Déclaration
liminaire : la « fantasy », ce n’est globalement
pas ma tasse de thé.
Non pas que je
considère ce genre comme « mineur », ce genre de
jugement catégoriel m’étant assez étranger. Ni que je considère
que ce genre – multiforme, s’il en est – est plus productif en
« mauvais » livres que d’autres ; je pourrais
citer des dizaines de mauvais polars ou de mauvais romans dans des
genres très différents. Mais, tout simplement, j’ai été élevé
au biberon des Alexandre Dumas, Henry de Monfreid, Fennimore Cooper,
Jack London et Joseph Peyré, puis des Dashiell Hammett et Chester
Himes, avant d’aller découvrir les Philip Dick et Philip Jose
Farmer. Mes rares excursions dans le monde de la fantasy l’ont
été vers des « classiques » de Tolkien (Le seigneur
des anneaux), de Michael Moorcock (Le chien de guerre) ou
de Jack Vance (Dying Earth), ou d’amuseries à la Gordon
Dickson (Le dragon et le georges).
Peu porté vers la
fantasy, j’ai donc peu de curiosité pour ce qui se publie
dans le domaine. Serpent qui se mort la queue. Alors, mes escapades
actuelles vers des romans de ce genre naissent d’échanges avec des
personnes que j’ai découvertes sur le net, avant qu’elles ne
deviennent auteurs de roman. Cela a été le cas avec Jean-Philippe
Jaworski, vers les Janua Vera et Gagner la guerre
duquel je ne serais peut-être pas allé sans les liens tissés au
fil du temps en nous côtoyant dans un forum ou en collaborant à une
création ludique.
Voilà aussi quelque
temps déjà que je côtoie Cédric Ferrand dans des forums et
échanges électronico-épistolaires. La publication de son Wastburg,
précédée d’informations dans les blogs et les forums qui
promettaient des histoires de miliciens urbains teintées d’humour
noir et de fange des rues, m’a conduit à franchir le pas. Sans
regret, ou presque.
Premier bon point :
pas d’univers boursouflé. Contrairement à ce qui me semble assez
répandu dans la fantasy (d’après ce que l’en lis
directement dans les romans, ou indirectement dans des discussions de
forum et des critiques dans des blogs), Cédric Ferrand ne s’est
pas gargarisé à pondre une cosmogonie qui n’apporterait rien au
récit, ni des cités et des personnages aux noms improbables,
imprononçables, et impossibles à retenir. Une ville entre deux bras
du delta d’un fleuve, une ambiance un peu « Moyen âge
tardif », assez familière pour qu’on y entre de plain-pied,
cela me semblait déjà de bon aloi. Ajoutons-y un fond d’ostracisme
entre les deux « communautés », Waelmiens et Loritains,
qui se côtoient sans trop se mélanger (voilà qui a un petit parfum
de tiraillements entre Wallons et Flamands), et, fait plutôt rare en
fantasy, l’absence presque totale de magie et de magiciens
(ah, les bienfaits de la « Déglingue » !), et
l’ensemble est plutôt savoureux. Avec Wastburg, je me suis
retrouvé dans un environnement à la fois connu et dépaysant comme
celui qu’a su créer François Bourgeon, en bande dessinée, avec
Les compagnons du crépuscule.

+++

__Consigne 1__:
D'après la critique de Wastburg, quelles sont les deux communautés qui se côtoient dans la ville sans trop se mélanger ?
__Consigne 2__:
Poursuivez la critique de Wastburg à partir de sa dernière phrase.

__Données extraites__:

+++

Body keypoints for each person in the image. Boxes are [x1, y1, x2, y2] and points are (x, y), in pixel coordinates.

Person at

+++

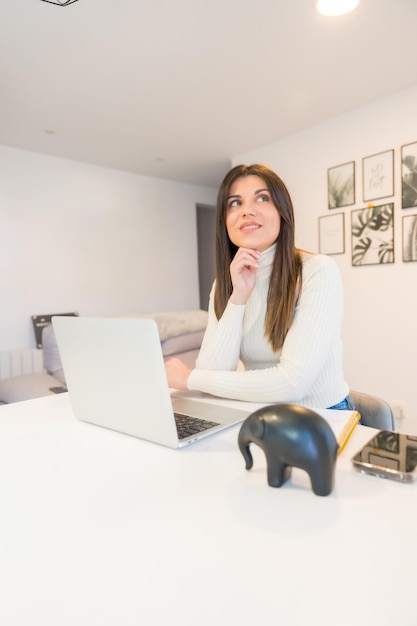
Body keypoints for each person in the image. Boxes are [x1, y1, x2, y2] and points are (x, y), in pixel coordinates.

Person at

+++

__Réponse attendue 1__:
Les Waelmiens et les Loritains.

__Réponse attendue 2__:
Mais, en miroir de
cela, premier regret, ressenti dès le premier chapitre et pas
démenti par la suite : les cailloux dans les lentilles. Il me
suffit d’un caillou dans une assiette de lentilles, le caillou qui
tape les dents, pour me priver d’une partie du plaisir de manger le
reste des lentilles avec insouciance. Si vous n’aimez pas les
lentilles, prenez un autre exemple qui vous convienne mieux : le
sable dans une fricassée de calmars, l’esquille d’os dans le coq
au vin, le plomb de chasse dans un salmis de palombes. Avec Wastburg,
j’ai trouvé deux types de cailloux dans les lentilles.
Certains étaient
évidents, et me sautaient aux yeux ; dommage, car une bonne
passe de relecture attentive aurait pu, et même dû, corriger les
fautes de grammaire et les mots erronés (le plafond de la cavité
buccale est le palais, et non le palet… sauf à en avoir pris un
dans la gueule au cours d’un match de hockey ; lapsus
calami de Cédric, dénotant qu’il est exilé depuis trop
longtemps en Belle Province ?).
D’autres étaient
plus insidieux, plus subjectifs, et j’ai mis plus de temps à m’en
rendre compte : je n’ai pas réussi à me sentir pleinement à
l’aise avec les mélanges de styles de langage, et notamment dans
les juxtapositions de langage populaire et d’argots plus
recherchés. J’ai apprécié les mots inventés pour donner une
couleur locale au parler des gardes, des taverniers, etc. J’ai
apprécié le recours à des argots un peu « classiques »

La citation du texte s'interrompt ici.